[Page-level text extractions]
---+---

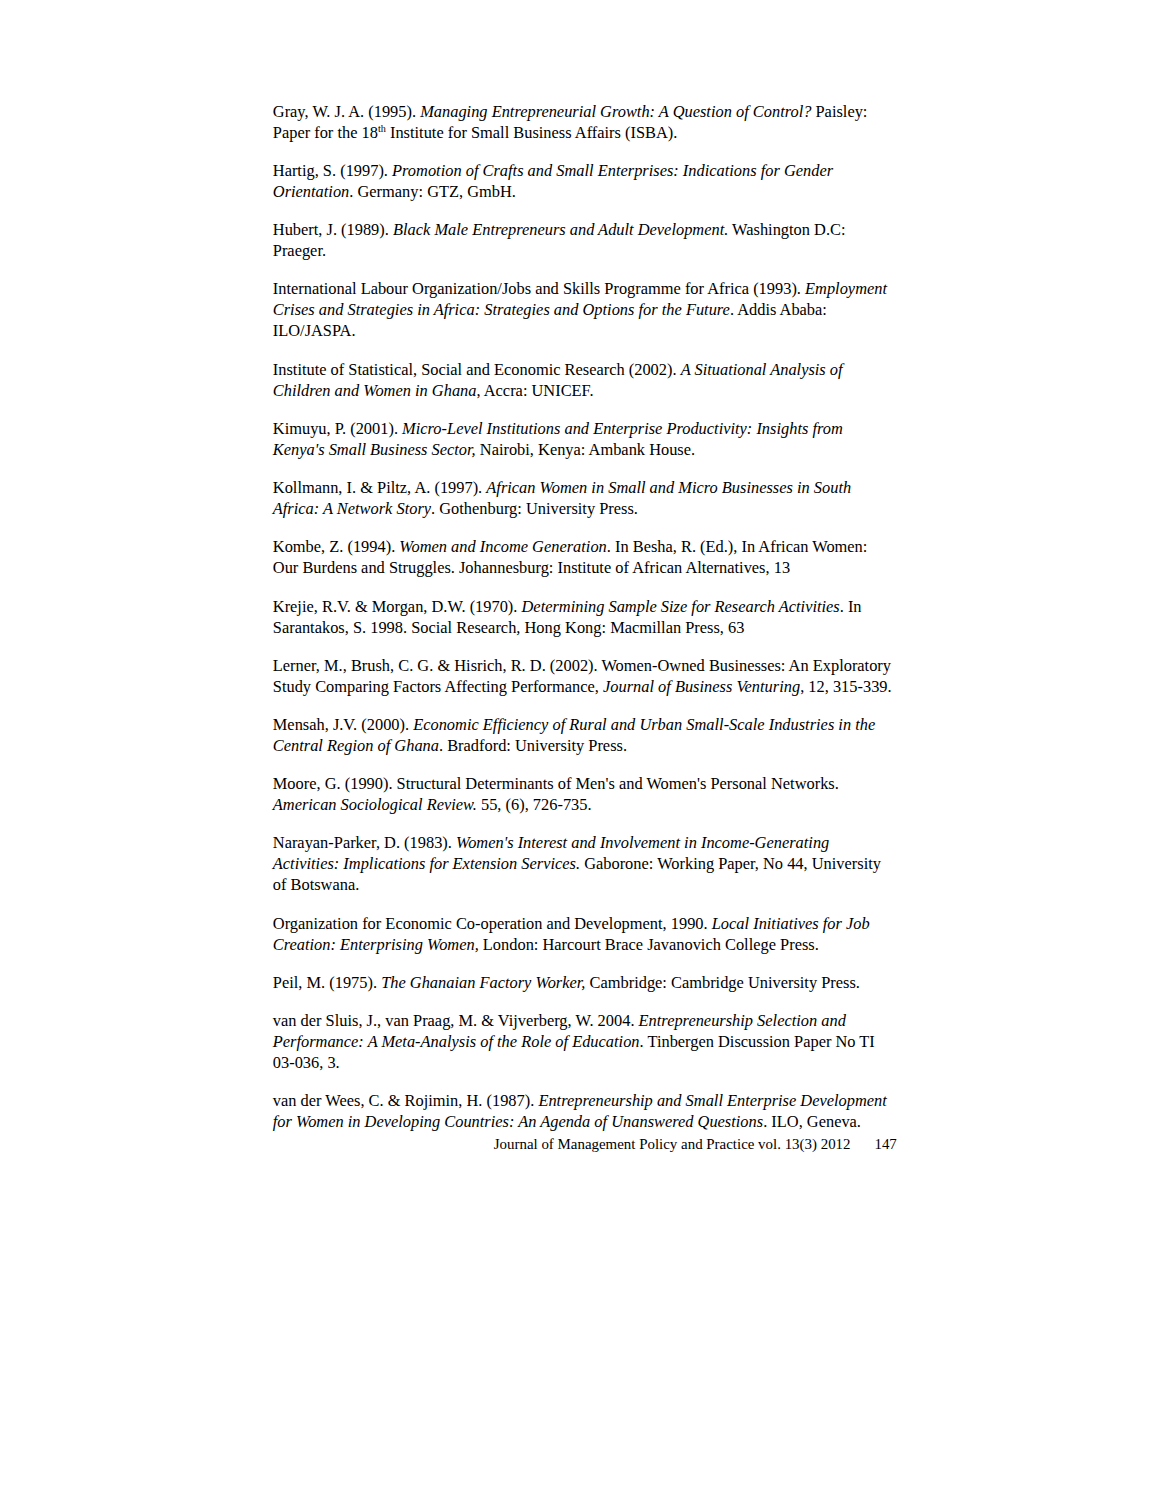Gray, W. J. A. (1995). Managing Entrepreneurial Growth: A Question of Control? Paisley: Paper for the 18th Institute for Small Business Affairs (ISBA).
Hartig, S. (1997). Promotion of Crafts and Small Enterprises: Indications for Gender Orientation. Germany: GTZ, GmbH.
Hubert, J. (1989). Black Male Entrepreneurs and Adult Development. Washington D.C: Praeger.
International Labour Organization/Jobs and Skills Programme for Africa (1993). Employment Crises and Strategies in Africa: Strategies and Options for the Future. Addis Ababa: ILO/JASPA.
Institute of Statistical, Social and Economic Research (2002). A Situational Analysis of Children and Women in Ghana, Accra: UNICEF.
Kimuyu, P. (2001). Micro-Level Institutions and Enterprise Productivity: Insights from Kenya's Small Business Sector, Nairobi, Kenya: Ambank House.
Kollmann, I. & Piltz, A. (1997). African Women in Small and Micro Businesses in South Africa: A Network Story. Gothenburg: University Press.
Kombe, Z. (1994). Women and Income Generation. In Besha, R. (Ed.), In African Women: Our Burdens and Struggles. Johannesburg: Institute of African Alternatives, 13
Krejie, R.V. & Morgan, D.W. (1970). Determining Sample Size for Research Activities. In Sarantakos, S. 1998. Social Research, Hong Kong: Macmillan Press, 63
Lerner, M., Brush, C. G. & Hisrich, R. D. (2002). Women-Owned Businesses: An Exploratory Study Comparing Factors Affecting Performance, Journal of Business Venturing, 12, 315-339.
Mensah, J.V. (2000). Economic Efficiency of Rural and Urban Small-Scale Industries in the Central Region of Ghana. Bradford: University Press.
Moore, G. (1990). Structural Determinants of Men's and Women's Personal Networks. American Sociological Review. 55, (6), 726-735.
Narayan-Parker, D. (1983). Women's Interest and Involvement in Income-Generating Activities: Implications for Extension Services. Gaborone: Working Paper, No 44, University of Botswana.
Organization for Economic Co-operation and Development, 1990. Local Initiatives for Job Creation: Enterprising Women, London: Harcourt Brace Javanovich College Press.
Peil, M. (1975). The Ghanaian Factory Worker, Cambridge: Cambridge University Press.
van der Sluis, J., van Praag, M. & Vijverberg, W. 2004. Entrepreneurship Selection and Performance: A Meta-Analysis of the Role of Education. Tinbergen Discussion Paper No TI 03-036, 3.
van der Wees, C. & Rojimin, H. (1987). Entrepreneurship and Small Enterprise Development for Women in Developing Countries: An Agenda of Unanswered Questions. ILO, Geneva.
Journal of Management Policy and Practice vol. 13(3) 2012147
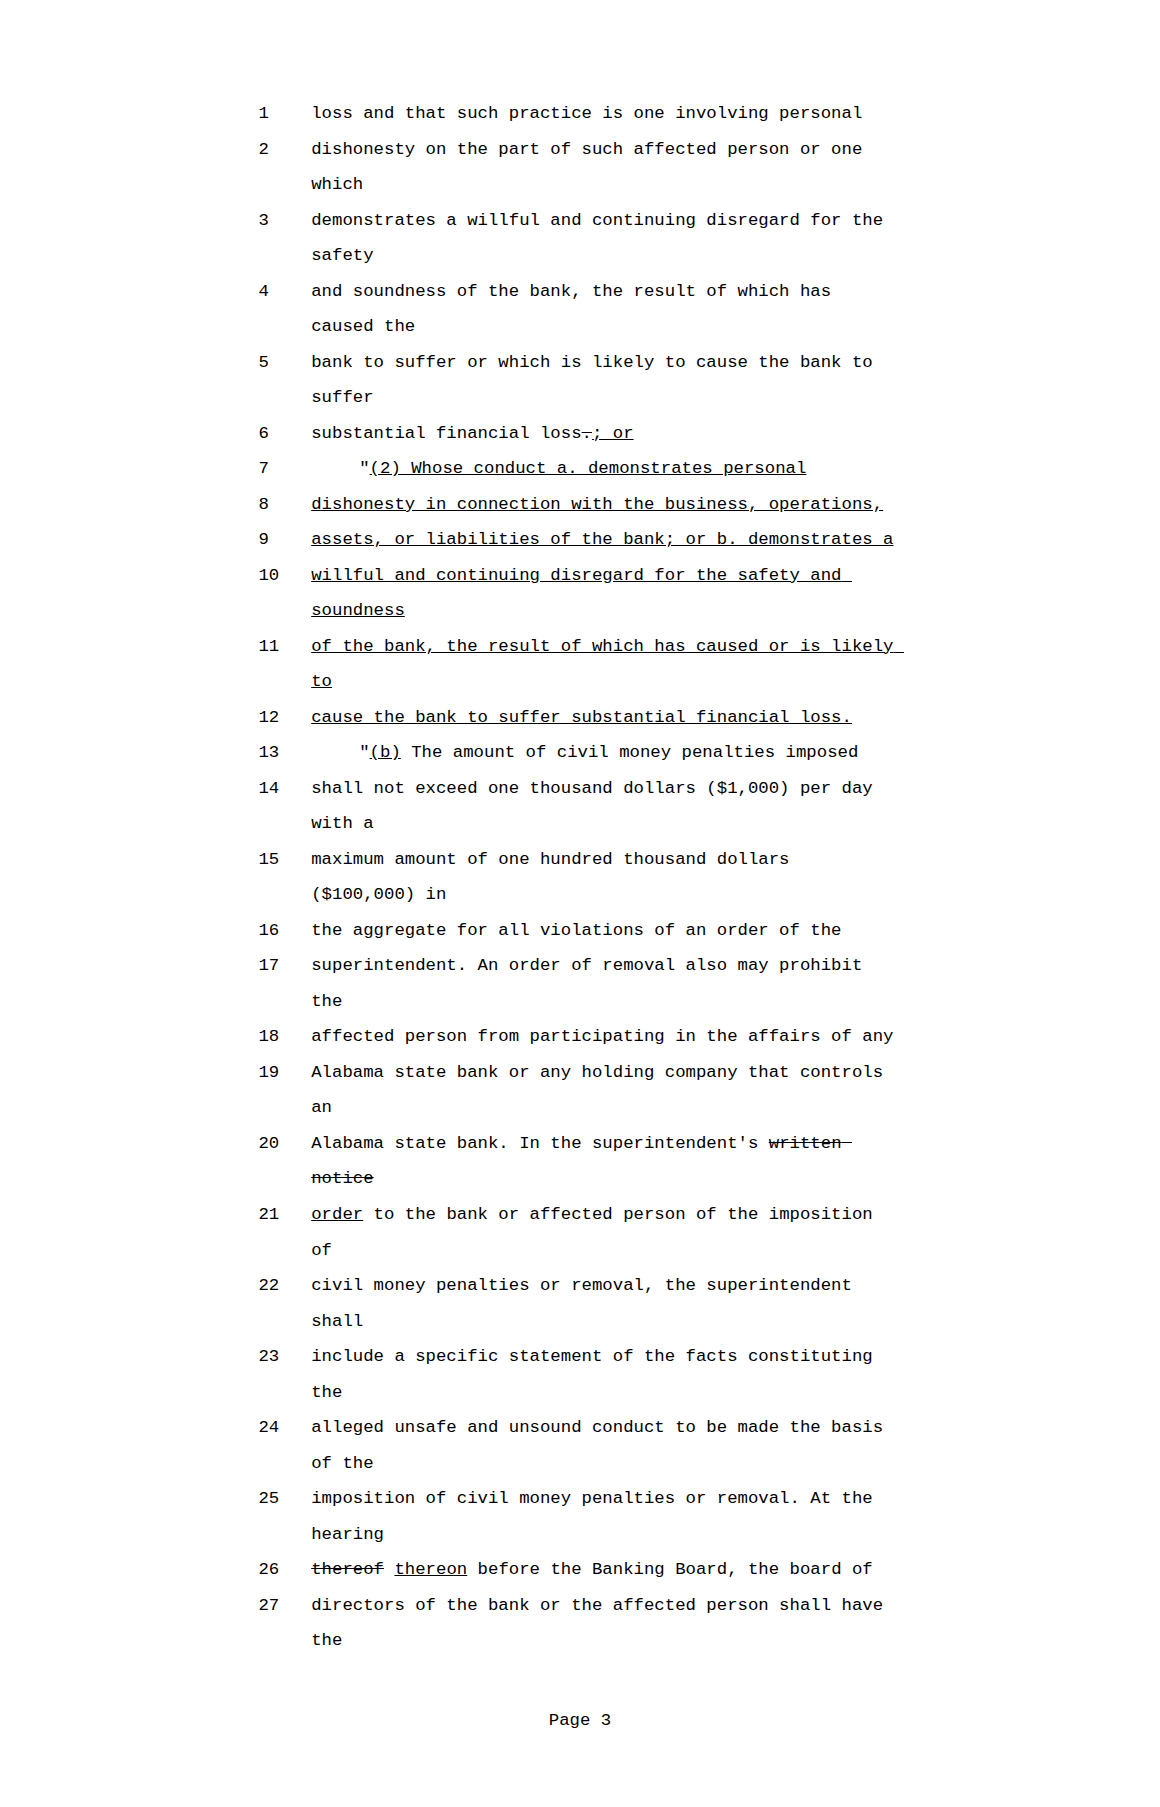| 1 | loss and that such practice is one involving personal |
| 2 | dishonesty on the part of such affected person or one which |
| 3 | demonstrates a willful and continuing disregard for the safety |
| 4 | and soundness of the bank, the result of which has caused the |
| 5 | bank to suffer or which is likely to cause the bank to suffer |
| 6 | substantial financial loss . ; or |
| 7 | " (2) Whose conduct a. demonstrates personal |
| 8 | dishonesty in connection with the business, operations, |
| 9 | assets, or liabilities of the bank; or b. demonstrates a |
| 10 | willful and continuing disregard for the safety and soundness |
| 11 | of the bank, the result of which has caused or is likely to |
| 12 | cause the bank to suffer substantial financial loss. |
| 13 | " (b) The amount of civil money penalties imposed |
| 14 | shall not exceed one thousand dollars ($1,000) per day with a |
| 15 | maximum amount of one hundred thousand dollars ($100,000) in |
| 16 | the aggregate for all violations of an order of the |
| 17 | superintendent. An order of removal also may prohibit the |
| 18 | affected person from participating in the affairs of any |
| 19 | Alabama state bank or any holding company that controls an |
| 20 | Alabama state bank. In the superintendent's written notice |
| 21 | order to the bank or affected person of the imposition of |
| 22 | civil money penalties or removal, the superintendent shall |
| 23 | include a specific statement of the facts constituting the |
| 24 | alleged unsafe and unsound conduct to be made the basis of the |
| 25 | imposition of civil money penalties or removal. At the hearing |
| 26 | thereof thereon before the Banking Board, the board of |
| 27 | directors of the bank or the affected person shall have the |
Page 3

---+---

## Assignment
Please provide an exact transcription of each line from the one holding "constituting the |" through the final line of the data above.

## Answer section
| 23 | include a specific statement of the facts constituting the |
| 24 | alleged unsafe and unsound conduct to be made the basis of the |
| 25 | imposition of civil money penalties or removal. At the hearing |
| 26 | thereof thereon before the Banking Board, the board of |
| 27 | directors of the bank or the affected person shall have the |
Page 3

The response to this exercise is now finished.